Activity: Go from the first line below to the one with "gratuliere Viki zum" and print each line exactly.

===== Task data

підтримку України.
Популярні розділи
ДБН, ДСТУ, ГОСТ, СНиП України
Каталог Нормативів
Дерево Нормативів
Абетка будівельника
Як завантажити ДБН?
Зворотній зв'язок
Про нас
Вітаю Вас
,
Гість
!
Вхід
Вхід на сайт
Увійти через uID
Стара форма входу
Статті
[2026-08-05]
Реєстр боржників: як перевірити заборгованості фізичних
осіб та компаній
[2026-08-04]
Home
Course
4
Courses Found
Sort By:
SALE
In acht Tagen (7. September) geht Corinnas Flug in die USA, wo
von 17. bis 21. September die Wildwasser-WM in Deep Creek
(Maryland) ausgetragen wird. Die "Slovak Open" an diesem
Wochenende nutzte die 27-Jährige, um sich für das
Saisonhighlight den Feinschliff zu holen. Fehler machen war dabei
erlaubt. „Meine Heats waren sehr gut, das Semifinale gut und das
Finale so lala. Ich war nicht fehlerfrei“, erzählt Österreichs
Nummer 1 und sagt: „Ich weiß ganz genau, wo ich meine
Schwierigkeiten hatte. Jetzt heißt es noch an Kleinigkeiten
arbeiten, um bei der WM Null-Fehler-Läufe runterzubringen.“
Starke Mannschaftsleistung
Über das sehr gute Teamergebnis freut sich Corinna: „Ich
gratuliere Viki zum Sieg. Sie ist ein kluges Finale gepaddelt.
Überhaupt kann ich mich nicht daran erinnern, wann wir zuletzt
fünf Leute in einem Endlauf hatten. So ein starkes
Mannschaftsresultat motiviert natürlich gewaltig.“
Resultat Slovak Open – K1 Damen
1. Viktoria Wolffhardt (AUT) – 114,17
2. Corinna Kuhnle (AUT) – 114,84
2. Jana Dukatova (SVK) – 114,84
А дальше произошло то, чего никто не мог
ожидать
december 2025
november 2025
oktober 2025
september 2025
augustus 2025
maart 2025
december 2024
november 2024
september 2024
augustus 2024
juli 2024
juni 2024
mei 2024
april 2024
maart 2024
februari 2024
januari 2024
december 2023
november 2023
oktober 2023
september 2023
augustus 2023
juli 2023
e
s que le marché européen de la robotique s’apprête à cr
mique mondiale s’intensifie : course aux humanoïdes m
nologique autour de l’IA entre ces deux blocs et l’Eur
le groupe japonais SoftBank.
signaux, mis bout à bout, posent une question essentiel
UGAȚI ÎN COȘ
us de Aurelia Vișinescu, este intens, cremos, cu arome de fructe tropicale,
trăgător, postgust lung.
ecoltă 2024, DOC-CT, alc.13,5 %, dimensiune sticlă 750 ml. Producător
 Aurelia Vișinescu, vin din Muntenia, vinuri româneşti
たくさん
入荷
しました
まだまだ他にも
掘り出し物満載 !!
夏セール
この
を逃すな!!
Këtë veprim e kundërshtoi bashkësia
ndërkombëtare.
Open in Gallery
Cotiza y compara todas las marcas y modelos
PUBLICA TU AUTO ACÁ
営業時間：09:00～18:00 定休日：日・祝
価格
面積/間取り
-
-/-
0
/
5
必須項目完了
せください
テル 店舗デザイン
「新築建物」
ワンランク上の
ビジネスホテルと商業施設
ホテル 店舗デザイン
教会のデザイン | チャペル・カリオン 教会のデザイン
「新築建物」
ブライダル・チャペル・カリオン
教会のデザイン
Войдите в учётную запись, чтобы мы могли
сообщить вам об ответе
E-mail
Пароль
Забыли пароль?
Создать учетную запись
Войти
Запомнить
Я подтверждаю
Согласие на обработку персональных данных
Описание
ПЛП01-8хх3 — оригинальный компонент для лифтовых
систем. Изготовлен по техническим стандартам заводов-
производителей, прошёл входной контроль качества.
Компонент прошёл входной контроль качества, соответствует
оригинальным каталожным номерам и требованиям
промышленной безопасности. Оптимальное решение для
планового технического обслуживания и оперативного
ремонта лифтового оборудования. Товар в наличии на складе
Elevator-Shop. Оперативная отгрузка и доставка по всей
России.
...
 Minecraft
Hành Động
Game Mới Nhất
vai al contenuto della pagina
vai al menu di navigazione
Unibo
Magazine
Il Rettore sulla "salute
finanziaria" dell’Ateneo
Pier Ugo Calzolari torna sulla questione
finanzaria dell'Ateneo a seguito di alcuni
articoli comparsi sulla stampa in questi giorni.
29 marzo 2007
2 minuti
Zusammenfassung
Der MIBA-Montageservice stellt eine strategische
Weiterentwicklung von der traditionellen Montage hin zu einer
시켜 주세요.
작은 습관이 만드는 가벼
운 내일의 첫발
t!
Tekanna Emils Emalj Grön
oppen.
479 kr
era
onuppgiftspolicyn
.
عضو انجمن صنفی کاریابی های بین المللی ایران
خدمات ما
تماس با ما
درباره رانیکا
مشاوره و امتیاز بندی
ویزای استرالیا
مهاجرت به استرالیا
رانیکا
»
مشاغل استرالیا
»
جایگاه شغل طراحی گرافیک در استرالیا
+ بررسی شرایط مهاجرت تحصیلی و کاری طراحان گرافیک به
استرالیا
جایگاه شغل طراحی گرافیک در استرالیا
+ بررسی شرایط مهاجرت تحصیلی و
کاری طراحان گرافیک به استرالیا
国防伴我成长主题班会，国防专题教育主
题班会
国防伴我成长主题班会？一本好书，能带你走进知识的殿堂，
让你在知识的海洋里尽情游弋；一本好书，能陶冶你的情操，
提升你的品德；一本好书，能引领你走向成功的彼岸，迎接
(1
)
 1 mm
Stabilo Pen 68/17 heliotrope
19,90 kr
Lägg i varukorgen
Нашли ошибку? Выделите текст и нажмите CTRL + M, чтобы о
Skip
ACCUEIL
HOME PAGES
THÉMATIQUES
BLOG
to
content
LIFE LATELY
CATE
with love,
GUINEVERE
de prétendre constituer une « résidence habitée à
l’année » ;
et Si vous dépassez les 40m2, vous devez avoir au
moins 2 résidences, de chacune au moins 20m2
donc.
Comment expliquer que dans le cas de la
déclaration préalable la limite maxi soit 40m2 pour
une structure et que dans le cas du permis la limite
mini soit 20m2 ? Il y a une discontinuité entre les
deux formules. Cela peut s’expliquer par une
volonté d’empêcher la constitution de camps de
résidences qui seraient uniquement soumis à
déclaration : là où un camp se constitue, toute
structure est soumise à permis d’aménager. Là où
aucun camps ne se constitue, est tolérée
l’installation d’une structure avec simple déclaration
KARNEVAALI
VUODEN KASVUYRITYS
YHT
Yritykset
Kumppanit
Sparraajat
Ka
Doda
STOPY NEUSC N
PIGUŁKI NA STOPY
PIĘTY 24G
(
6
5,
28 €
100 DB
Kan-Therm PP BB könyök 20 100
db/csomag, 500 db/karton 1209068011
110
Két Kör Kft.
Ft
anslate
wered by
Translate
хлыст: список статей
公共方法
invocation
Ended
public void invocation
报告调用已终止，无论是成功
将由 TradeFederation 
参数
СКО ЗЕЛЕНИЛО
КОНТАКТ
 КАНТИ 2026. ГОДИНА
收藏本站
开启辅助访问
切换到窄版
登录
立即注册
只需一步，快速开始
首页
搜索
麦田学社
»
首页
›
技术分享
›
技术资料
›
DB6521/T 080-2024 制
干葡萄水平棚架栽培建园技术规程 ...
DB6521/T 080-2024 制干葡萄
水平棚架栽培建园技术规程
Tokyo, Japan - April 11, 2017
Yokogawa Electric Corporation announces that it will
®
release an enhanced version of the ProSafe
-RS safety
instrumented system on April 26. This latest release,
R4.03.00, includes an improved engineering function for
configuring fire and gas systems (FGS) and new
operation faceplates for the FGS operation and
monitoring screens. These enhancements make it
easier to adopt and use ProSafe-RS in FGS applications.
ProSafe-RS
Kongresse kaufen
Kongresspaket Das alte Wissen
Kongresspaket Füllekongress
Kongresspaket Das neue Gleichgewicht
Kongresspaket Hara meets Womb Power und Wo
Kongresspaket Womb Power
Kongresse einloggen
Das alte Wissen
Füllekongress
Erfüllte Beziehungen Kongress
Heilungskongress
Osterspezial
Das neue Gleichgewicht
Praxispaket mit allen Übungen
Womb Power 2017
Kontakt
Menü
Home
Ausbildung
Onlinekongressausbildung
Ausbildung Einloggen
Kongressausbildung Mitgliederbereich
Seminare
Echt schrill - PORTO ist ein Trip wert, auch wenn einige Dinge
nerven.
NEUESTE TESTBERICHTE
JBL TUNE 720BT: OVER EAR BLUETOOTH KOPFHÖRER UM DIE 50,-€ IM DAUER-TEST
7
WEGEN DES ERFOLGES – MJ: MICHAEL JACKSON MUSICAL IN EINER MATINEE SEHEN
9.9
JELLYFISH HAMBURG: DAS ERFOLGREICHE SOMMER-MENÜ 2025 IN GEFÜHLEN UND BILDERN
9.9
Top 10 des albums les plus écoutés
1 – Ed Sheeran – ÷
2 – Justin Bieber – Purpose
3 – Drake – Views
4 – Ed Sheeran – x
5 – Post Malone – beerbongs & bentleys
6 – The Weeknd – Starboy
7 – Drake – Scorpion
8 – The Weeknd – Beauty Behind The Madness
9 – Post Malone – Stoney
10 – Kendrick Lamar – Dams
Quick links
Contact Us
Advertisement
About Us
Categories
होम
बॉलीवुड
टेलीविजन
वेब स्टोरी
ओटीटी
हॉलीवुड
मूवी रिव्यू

==========

Output of the task:
підтримку України.
Популярні розділи
ДБН, ДСТУ, ГОСТ, СНиП України
Каталог Нормативів
Дерево Нормативів
Абетка будівельника
Як завантажити ДБН?
Зворотній зв'язок
Про нас
Вітаю Вас
,
Гість
!
Вхід
Вхід на сайт
Увійти через uID
Стара форма входу
Статті
[2026-08-05]
Реєстр боржників: як перевірити заборгованості фізичних
осіб та компаній
[2026-08-04]
Home
Course
4
Courses Found
Sort By:
SALE
In acht Tagen (7. September) geht Corinnas Flug in die USA, wo
von 17. bis 21. September die Wildwasser-WM in Deep Creek
(Maryland) ausgetragen wird. Die "Slovak Open" an diesem
Wochenende nutzte die 27-Jährige, um sich für das
Saisonhighlight den Feinschliff zu holen. Fehler machen war dabei
erlaubt. „Meine Heats waren sehr gut, das Semifinale gut und das
Finale so lala. Ich war nicht fehlerfrei“, erzählt Österreichs
Nummer 1 und sagt: „Ich weiß ganz genau, wo ich meine
Schwierigkeiten hatte. Jetzt heißt es noch an Kleinigkeiten
arbeiten, um bei der WM Null-Fehler-Läufe runterzubringen.“
Starke Mannschaftsleistung
Über das sehr gute Teamergebnis freut sich Corinna: „Ich
gratuliere Viki zum Sieg. Sie ist ein kluges Finale gepaddelt.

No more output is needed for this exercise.